### DOCUMENT EXTRACT

Parent power/Kathryn Holmquist With many of our schools in a shameful state and many of our children suffering, parents and teachers are coming together to form a pressure group that hopes to stop the rot
An emotional groundswell in reaction to conditions in hundreds of schools around the State has resulted in parents and teachers joining together in a radical new organisation, TLC (Tender Loving Care). Parent-power is the new trend, believe the founders of TLC, which also stands for Tuismitheoirí Teageascóirí le Chéile. "Our aim is to defend our children's human rights and improve conditions for children and teachers in schools, with no politics and no hidden agenda," says Florence Horsman-Hogan, PRO for TLC.
Primary school pupils at one school in Cork were sitting on benches made from planks of wood and bricks in a rented prefab before pupils got their screwdrivers out and made their own chairs from flatpacks. It's almost a return to the hedge schools - but very expensive ones. The school pays 250,000 per year in rent for a prefab in a field.
Carmel Nic Airt, a school principal and member of An Foras Patrúnachta, which represents 41 schools, says that many schools are worse off than this.
At least the flatpack kids have warm classrooms.
She finds herself frustrated by the fact that parents are always asking her: "What are you doing about the new building?" Her chief responsibility is the running of a curriculum, a school, its staff and finances - yet she is expected to be an architect and property developer as well, running around trying to do deals. "Just last week we were looking at old factories. We are doing things we should not be doing," says Nic Airt.

######
### THE DATA

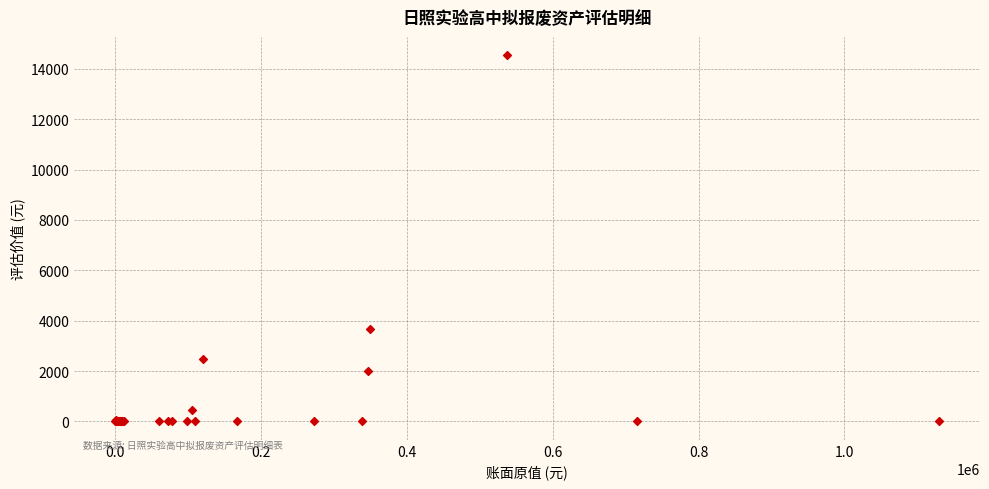

What Y value in the scatter plot is closest to 7270?

3680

######

> _YOUR TASKS_:
1. Copy the passage from the article on school conditions between "Primary school pupils" and "in a field.", inclusive.
2. Write the next part of the article about the parents' and teachers' group TLC, picking up after its final sentence.

> _ANSWERS TO THE EXERCISE_:
1.
Primary school pupils at one school in Cork were sitting on benches made from planks of wood and bricks in a rented prefab before pupils got their screwdrivers out and made their own chairs from flatpacks. It's almost a return to the hedge schools - but very expensive ones. The school pays 250,000 per year in rent for a prefab in a field.

2.
TLC will not stop until it has secured €400 million "to bring primary schools out of dilapidated conditions that are a hazard to health," says Horsman-Hogan. "We parents want to work with Noel Dempsey and help him. TLC is an idea whose time has come. Parents must get involved in creating the kinds of schools they want," says Nic Airt.
Parents and teachers from 120 schools attended the first TLC meeting in Cork, on March 8th. Two further meetings are planned in Waterford and Galway later this month (see below).
Mary-Anne Oke of Amnesty International believes that dilapidated buildings and insecure and degrading environments contravene the United Nations Convention of the Rights of the Child (1990). Problems reported by 120 schools in Cork, include coldness and damp that is suspected to be contributing to an increase in asthma among primary school children.
Justin McCarthy, Cork representative of the INTO, claims that because schools have been identified as political hot potatoes, schools feel threatened that if they highlight poor conditions, their project funding will be delayed. For this reason, TLC has guaranteed anonymity to all schools reporting health hazards and other problems to the organisation.
"Substandard school buildings are not inevitable," McCarthy told the meeting. He urged parents and teachers to protest against the broken promises made on the issue in "every single constituency during the last election".
Modernising schools would cost €1.5 billion. "Many politicians are quick to rush to judgement on many educational issues. But the same politicians who talk about the need to modernise our school system don't appear to want to use the words modern and school buildings in the same sentence," said McCarthy.
He believes that "it is wrong that in a time of economic prosperity children should have to go to school in dilapidated, unsuitable and run down buildings. It is wrong in a wealthy country that children are subjected to damp and dreary educational surroundings. It is wrong that every school does not have a PE hall. It is wrong that there isn't a room in every school where a parent and a teacher can have a meeting. In the 21st century, it is wrong that many of our schools would be a fitting setting for a Dickens novel, rather than acting as a stimulus for eager young minds."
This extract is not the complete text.